_Action item_
Only one stretch of the data below should be repeated: the lines from the line containing "### Migrating to v.8.0.0" through the line containing "Remember to also update your Less imports", inclusive, exactly as they are.

_Records excerpted from a collection_

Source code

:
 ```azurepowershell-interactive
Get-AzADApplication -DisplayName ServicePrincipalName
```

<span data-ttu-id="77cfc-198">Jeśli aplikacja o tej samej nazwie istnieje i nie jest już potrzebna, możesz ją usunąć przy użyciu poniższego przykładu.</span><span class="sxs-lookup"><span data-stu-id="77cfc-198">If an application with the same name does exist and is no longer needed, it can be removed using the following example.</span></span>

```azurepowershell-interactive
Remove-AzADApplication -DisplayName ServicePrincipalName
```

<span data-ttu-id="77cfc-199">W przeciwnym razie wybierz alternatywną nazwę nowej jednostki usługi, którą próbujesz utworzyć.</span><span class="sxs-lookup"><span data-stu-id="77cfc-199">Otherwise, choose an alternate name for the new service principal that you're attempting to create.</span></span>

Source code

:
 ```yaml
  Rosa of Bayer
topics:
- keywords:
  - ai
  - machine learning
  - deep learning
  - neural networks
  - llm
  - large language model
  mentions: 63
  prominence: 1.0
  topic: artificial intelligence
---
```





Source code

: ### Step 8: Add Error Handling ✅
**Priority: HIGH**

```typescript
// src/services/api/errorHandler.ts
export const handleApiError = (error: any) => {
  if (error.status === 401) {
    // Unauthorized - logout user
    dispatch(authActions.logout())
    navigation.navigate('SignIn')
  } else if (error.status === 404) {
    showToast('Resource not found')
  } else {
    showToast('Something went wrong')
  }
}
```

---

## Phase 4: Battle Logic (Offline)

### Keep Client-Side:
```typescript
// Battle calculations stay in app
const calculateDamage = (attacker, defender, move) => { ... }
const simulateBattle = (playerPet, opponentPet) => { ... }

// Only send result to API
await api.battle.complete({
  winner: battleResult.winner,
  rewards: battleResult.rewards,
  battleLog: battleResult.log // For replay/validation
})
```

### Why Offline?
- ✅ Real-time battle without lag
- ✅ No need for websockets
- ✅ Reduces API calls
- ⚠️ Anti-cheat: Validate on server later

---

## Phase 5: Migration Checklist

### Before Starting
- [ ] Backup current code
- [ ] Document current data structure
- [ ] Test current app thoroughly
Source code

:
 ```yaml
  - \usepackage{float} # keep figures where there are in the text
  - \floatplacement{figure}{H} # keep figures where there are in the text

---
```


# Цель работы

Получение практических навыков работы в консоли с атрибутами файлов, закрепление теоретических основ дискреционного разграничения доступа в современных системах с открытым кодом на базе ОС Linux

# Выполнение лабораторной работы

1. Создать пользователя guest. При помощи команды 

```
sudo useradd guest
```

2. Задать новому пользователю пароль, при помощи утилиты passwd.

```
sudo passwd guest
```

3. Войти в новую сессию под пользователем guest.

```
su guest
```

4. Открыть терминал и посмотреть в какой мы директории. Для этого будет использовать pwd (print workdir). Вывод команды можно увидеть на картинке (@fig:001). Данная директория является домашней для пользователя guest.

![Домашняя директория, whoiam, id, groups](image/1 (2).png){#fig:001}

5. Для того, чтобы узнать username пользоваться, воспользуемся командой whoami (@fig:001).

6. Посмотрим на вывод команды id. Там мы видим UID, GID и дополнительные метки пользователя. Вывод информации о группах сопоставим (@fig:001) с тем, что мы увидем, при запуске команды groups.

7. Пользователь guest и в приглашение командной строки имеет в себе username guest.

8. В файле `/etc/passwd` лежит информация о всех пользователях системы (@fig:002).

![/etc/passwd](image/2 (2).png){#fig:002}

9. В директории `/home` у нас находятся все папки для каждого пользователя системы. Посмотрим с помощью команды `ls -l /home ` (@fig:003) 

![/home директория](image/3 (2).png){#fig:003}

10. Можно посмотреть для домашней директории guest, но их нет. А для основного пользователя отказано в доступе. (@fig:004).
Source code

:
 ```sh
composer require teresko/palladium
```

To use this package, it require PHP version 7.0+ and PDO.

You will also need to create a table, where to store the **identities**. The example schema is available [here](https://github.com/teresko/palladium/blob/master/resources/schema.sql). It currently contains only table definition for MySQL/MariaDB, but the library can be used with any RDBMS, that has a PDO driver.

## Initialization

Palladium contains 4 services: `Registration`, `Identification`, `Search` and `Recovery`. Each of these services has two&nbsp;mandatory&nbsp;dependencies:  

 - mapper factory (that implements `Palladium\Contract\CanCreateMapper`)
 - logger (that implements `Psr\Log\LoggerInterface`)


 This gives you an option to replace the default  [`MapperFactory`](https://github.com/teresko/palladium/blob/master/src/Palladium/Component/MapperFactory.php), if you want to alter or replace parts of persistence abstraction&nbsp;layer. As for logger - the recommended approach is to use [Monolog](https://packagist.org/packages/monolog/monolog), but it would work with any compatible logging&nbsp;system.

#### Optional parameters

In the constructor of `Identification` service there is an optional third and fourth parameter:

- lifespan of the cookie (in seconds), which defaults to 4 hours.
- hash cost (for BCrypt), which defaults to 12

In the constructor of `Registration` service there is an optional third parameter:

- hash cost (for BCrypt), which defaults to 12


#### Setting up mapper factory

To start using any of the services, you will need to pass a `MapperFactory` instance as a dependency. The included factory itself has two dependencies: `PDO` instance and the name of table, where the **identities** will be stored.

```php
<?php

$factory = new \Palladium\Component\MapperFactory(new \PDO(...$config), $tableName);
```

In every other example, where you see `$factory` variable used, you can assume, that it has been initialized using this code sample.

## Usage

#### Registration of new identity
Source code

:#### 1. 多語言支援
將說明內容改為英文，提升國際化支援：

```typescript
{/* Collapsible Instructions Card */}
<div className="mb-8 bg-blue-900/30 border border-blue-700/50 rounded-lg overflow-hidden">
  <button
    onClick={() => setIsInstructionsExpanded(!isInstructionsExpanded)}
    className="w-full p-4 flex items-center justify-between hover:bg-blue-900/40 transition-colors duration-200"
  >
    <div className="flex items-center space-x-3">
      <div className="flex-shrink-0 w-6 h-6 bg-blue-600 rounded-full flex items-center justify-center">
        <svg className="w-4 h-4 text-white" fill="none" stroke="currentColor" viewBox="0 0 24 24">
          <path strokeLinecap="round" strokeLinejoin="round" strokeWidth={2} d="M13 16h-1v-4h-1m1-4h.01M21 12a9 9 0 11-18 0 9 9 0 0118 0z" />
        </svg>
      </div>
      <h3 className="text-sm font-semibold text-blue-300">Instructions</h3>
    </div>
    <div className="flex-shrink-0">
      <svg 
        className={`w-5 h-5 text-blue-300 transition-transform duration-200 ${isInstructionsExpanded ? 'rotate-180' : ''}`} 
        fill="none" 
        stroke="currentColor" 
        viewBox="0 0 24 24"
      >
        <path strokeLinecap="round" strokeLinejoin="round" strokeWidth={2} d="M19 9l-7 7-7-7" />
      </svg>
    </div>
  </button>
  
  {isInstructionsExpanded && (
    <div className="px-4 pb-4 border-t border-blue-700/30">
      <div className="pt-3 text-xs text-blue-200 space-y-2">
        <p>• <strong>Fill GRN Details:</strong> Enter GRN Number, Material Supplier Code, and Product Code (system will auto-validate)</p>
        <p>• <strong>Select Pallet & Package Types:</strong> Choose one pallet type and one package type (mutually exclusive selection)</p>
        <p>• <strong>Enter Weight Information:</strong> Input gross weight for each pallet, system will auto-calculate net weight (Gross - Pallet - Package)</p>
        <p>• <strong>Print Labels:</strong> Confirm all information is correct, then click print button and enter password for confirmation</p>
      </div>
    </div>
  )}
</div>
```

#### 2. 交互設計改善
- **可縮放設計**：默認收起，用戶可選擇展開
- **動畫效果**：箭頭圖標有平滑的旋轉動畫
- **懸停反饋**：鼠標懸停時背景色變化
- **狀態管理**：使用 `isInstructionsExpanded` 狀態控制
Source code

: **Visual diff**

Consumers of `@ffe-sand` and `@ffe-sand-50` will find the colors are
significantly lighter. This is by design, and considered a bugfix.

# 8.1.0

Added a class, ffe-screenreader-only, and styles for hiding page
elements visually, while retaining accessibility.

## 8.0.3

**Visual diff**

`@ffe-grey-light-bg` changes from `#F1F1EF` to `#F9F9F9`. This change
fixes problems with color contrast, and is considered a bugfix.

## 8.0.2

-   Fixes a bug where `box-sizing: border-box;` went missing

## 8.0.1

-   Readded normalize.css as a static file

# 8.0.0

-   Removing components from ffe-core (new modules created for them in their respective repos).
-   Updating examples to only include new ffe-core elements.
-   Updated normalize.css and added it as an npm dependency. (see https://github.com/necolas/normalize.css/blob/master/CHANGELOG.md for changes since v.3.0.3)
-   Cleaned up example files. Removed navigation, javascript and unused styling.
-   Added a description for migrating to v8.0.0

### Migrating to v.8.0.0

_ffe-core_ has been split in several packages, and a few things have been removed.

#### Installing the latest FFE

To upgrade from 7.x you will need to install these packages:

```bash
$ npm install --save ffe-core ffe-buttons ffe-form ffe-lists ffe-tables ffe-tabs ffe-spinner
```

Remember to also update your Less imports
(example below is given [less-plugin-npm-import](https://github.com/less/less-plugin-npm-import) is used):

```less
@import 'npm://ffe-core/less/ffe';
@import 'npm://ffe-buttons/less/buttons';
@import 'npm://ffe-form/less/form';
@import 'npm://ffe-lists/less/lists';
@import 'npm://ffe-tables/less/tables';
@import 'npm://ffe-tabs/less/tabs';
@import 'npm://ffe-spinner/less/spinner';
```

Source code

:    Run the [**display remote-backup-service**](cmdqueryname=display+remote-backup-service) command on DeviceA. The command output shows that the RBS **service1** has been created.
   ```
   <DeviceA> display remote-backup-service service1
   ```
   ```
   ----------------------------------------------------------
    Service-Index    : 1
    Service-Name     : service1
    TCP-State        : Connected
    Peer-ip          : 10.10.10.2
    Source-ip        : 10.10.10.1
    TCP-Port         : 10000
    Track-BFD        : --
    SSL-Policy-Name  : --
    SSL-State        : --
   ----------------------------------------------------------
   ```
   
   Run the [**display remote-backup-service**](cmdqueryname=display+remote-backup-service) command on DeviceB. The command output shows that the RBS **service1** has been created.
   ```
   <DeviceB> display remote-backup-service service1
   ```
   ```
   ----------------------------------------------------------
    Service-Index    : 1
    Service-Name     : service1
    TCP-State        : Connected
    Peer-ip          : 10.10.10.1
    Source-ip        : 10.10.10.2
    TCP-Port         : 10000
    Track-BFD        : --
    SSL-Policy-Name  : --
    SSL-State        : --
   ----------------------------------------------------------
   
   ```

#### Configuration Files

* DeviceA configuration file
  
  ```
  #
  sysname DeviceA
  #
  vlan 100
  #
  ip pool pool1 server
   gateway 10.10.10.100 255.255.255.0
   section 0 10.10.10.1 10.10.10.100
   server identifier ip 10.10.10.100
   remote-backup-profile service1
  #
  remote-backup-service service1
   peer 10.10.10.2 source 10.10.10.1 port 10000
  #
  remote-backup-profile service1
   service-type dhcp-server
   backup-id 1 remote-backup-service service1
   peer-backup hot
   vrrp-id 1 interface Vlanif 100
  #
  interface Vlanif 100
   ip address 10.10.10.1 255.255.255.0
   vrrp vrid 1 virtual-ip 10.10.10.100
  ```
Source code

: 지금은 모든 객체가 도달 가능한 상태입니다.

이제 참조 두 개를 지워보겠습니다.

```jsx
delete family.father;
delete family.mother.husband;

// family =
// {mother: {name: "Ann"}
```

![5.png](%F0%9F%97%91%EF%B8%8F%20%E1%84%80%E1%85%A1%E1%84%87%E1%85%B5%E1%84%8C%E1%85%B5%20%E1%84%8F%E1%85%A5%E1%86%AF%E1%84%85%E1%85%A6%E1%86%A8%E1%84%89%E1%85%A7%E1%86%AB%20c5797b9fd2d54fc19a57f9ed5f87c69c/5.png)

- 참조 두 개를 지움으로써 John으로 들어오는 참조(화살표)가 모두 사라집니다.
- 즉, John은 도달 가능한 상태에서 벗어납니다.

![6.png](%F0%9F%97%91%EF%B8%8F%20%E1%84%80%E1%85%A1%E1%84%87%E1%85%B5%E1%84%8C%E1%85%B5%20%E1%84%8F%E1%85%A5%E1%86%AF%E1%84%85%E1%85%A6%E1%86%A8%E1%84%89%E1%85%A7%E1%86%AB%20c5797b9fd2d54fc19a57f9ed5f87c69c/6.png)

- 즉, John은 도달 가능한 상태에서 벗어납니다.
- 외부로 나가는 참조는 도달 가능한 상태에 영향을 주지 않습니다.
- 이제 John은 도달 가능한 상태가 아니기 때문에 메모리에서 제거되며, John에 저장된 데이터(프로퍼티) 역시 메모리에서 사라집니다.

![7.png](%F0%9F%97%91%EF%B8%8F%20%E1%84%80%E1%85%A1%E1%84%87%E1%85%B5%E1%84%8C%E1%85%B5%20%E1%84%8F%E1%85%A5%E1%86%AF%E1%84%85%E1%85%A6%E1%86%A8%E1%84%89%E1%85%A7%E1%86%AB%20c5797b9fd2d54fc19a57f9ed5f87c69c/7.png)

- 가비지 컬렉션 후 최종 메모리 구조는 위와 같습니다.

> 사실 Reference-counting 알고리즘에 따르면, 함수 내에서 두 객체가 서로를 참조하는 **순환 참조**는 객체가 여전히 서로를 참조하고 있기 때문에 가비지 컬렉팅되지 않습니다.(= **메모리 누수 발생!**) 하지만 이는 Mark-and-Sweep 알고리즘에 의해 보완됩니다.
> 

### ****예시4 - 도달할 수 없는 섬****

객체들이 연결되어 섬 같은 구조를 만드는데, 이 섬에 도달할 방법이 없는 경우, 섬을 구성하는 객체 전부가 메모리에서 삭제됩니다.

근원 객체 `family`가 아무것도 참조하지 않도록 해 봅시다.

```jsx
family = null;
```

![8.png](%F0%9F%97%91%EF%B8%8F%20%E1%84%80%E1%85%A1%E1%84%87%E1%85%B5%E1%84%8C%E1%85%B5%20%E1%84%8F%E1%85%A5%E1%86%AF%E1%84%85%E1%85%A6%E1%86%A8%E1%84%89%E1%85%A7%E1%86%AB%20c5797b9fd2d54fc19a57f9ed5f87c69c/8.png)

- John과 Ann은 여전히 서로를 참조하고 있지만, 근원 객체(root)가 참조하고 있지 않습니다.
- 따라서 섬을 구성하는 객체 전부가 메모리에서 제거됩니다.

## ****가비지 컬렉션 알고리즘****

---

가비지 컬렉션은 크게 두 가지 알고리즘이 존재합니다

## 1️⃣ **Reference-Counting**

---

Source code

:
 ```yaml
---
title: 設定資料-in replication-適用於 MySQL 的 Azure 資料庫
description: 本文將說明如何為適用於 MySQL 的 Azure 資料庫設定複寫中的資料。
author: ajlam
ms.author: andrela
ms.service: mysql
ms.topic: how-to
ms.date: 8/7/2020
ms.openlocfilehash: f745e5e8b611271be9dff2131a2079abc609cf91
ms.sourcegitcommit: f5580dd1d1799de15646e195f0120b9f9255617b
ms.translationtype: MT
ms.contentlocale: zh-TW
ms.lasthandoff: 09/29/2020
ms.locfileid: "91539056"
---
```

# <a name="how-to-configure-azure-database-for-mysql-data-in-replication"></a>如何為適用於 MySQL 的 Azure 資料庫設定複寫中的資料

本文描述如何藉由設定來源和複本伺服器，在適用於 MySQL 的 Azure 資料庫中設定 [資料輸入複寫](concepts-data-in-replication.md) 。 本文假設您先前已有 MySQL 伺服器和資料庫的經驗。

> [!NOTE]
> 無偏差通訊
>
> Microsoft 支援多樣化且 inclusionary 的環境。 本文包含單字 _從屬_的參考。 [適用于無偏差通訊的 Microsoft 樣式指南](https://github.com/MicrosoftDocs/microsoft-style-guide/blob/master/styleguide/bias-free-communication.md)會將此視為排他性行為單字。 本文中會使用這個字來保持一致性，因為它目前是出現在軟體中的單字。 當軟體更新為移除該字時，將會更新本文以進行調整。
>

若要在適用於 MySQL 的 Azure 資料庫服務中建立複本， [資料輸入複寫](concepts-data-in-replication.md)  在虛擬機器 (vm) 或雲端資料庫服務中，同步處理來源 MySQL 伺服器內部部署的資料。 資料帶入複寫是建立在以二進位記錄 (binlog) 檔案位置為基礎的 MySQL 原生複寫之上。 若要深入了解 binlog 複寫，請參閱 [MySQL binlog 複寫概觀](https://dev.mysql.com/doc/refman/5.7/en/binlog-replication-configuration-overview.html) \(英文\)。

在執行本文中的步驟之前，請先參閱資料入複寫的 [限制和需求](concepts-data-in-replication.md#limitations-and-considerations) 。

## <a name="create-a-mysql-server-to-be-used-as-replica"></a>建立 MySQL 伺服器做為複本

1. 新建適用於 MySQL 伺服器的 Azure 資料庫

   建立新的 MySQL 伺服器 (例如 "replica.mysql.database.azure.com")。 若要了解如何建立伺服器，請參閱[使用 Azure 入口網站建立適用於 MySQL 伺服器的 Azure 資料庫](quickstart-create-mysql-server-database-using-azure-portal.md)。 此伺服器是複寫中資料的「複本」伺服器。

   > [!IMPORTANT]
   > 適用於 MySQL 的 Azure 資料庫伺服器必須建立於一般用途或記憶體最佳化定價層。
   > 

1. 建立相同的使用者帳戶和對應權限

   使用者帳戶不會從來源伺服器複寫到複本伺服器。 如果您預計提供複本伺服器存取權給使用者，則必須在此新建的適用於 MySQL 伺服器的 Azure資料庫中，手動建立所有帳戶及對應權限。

_Answer for the task_
### Migrating to v.8.0.0

_ffe-core_ has been split in several packages, and a few things have been removed.

#### Installing the latest FFE

To upgrade from 7.x you will need to install these packages:

```bash
$ npm install --save ffe-core ffe-buttons ffe-form ffe-lists ffe-tables ffe-tabs ffe-spinner
```

Remember to also update your Less imports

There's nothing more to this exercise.